Associated earnings: The time frame used by the commissioner to calculate associated earnings is from the start of the financial year in which the excess contribution was made through to the date of the written determination made by the commissioner. An average of the general interest charge (GIC) for each of the quarters of the relevant financial year is used to calculate the associated earnings amount. This amount compounds on a daily basis. Section 8AAD of the Tax Administration Act 1953 determines how the GIC is calculated. In effect it is the 90-day bank bill rate plus a 7 per cent uplift factor. For 2013/14, the average GIC was 9.66 per cent. Therefore it may be advisable to lodge the affected individual’s personal tax return and associated SMSF annual return as soon as possible after the end of the relevant financial year so as to reduce the impact of this earnings amount.

It is also important to note the proportioning rule does not apply to any of the release amounts.

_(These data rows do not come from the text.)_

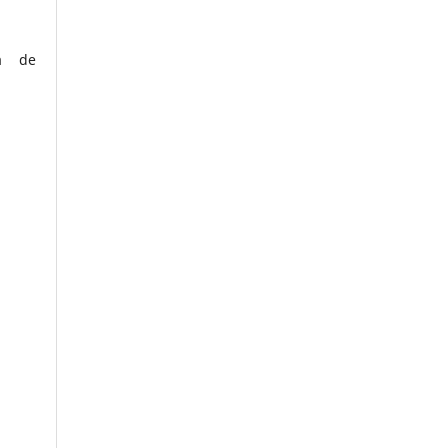
ca de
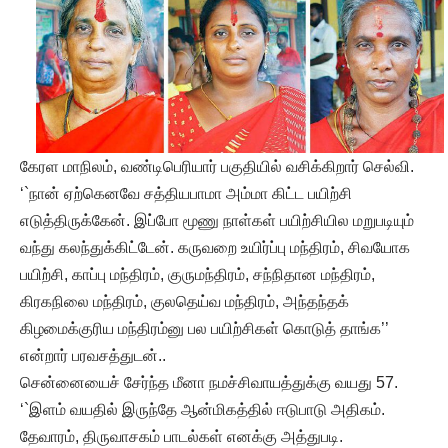
கேரள மாநிலம், வண்டிபெரியார் பகுதியில் வசிக்கிறார் செல்வி.
‘`நான் ஏற்கெனவே சத்தியபாமா அம்மா கிட்ட பயிற்சி
எடுத்திருக்கேன். இப்போ மூணு நாள்கள் பயிற்சியில மறுபடியும்
வந்து கலந்துக்கிட்டேன். கருவறை உயிர்ப்பு மந்திரம், சிவயோக
பயிற்சி, காப்பு மந்திரம், குருமந்திரம், சந்நிதான மந்திரம்,
கிரகநிலை மந்திரம், குலதெய்வ மந்திரம், அந்தந்தக்
கிழமைக்குரிய மந்திரம்னு பல பயிற்சிகள் கொடுத் தாங்க’’
என்றார் பரவசத்துடன்..
சென்னையைச் சேர்ந்த மீனா நமச்சிவாயத்துக்கு வயது 57.
‘`இளம் வயதில் இருந்தே ஆன்மிகத்தில் ஈடுபாடு அதிகம்.
தேவாரம், திருவாசகம் பாடல்கள் எனக்கு அத்துபடி.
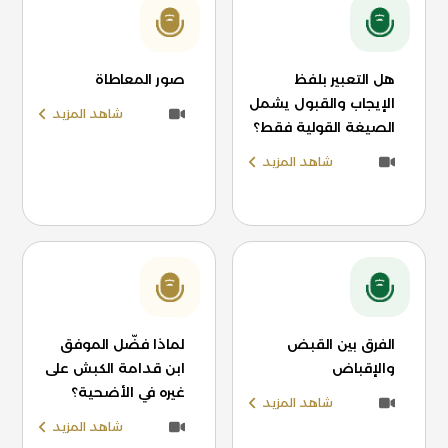
هل التعبير بلفظ
صور المعاطاة
الإيجاب والقبول يشمل
شاهد المزيد
الصيغة القولية فقط؟
شاهد المزيد
الفرق بين القبض
لماذا فضّل الموفق
والإقباض
ابن قدامة الكبش على
غيره في الأضحية؟
شاهد المزيد
شاهد المزيد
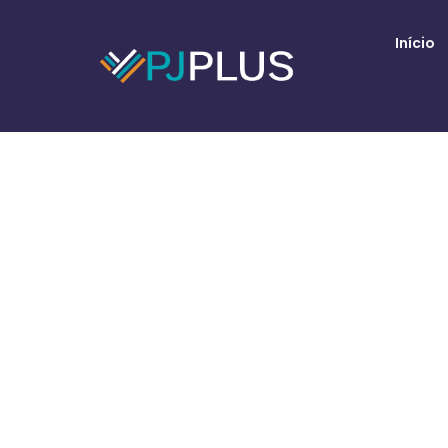
Início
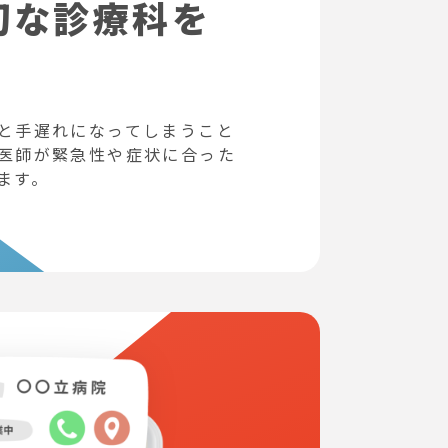
切な診療科を
と手遅れになってしまうこと
医師が緊急性や症状に合った
ます。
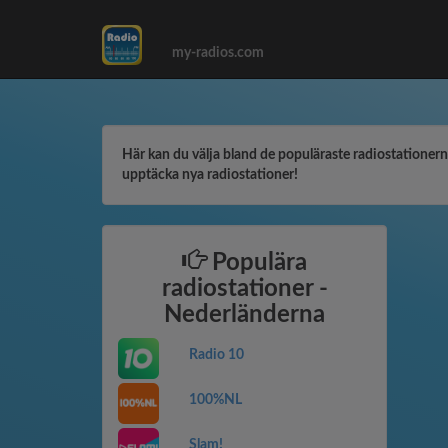
my-radios.com
Här kan du välja bland de populäraste radiostationerna.
upptäcka nya radiostationer!
Populära
radiostationer -
Nederländerna
Radio 10
100%NL
Slam!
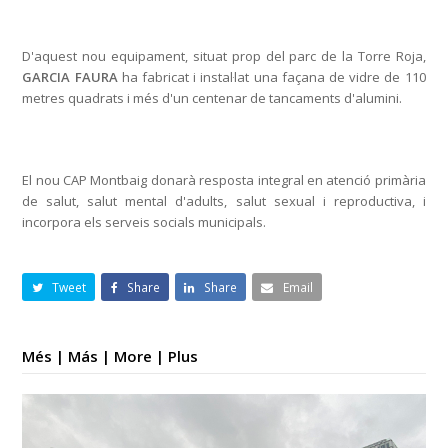
D'aquest nou equipament, situat prop del parc de la Torre Roja,
GARCIA FAURA
ha fabricat i instal·lat una façana de vidre de 110
metres quadrats i més d'un centenar de tancaments d'alumini.
El nou CAP Montbaig donarà resposta integral en atenció primària
de salut, salut mental d'adults, salut sexual i reproductiva, i
incorpora els serveis socials municipals.
Tweet
Share
Share
Email
Més | Más | More | Plus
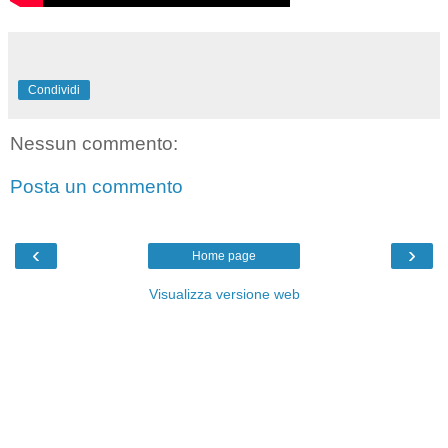
Condividi
Nessun commento:
Posta un commento
‹
›
Home page
Visualizza versione web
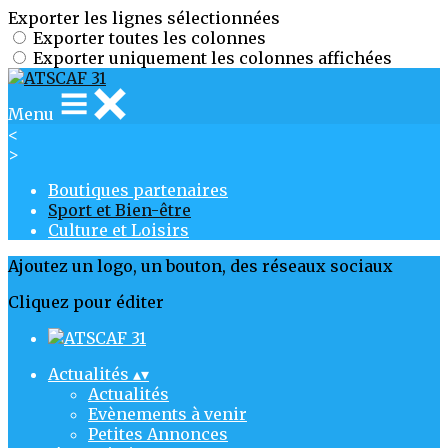
Exporter les lignes sélectionnées
Exporter toutes les colonnes
Exporter uniquement les colonnes affichées
Menu
<
>
Boutiques partenaires
Sport et Bien-être
Culture et Loisirs
Ajoutez un logo, un bouton, des réseaux sociaux
Cliquez pour éditer
Actualités
▴
▾
Actualités
Evènements à venir
Petites Annonces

This means the release amount does not have to be paid out based on the underlying components of the original composition of the superannuation interest(s). The amount paid out based on the release authority is a superannuation lump sum. The excess non-concessional component is non-assessable, non-exempt income, while the associated earnings amount is assessed at the individual’s level.

These changes have brought clarity and consistency, however, care is still required in making sure strict adherence to the legislation and the finer points are met at all times.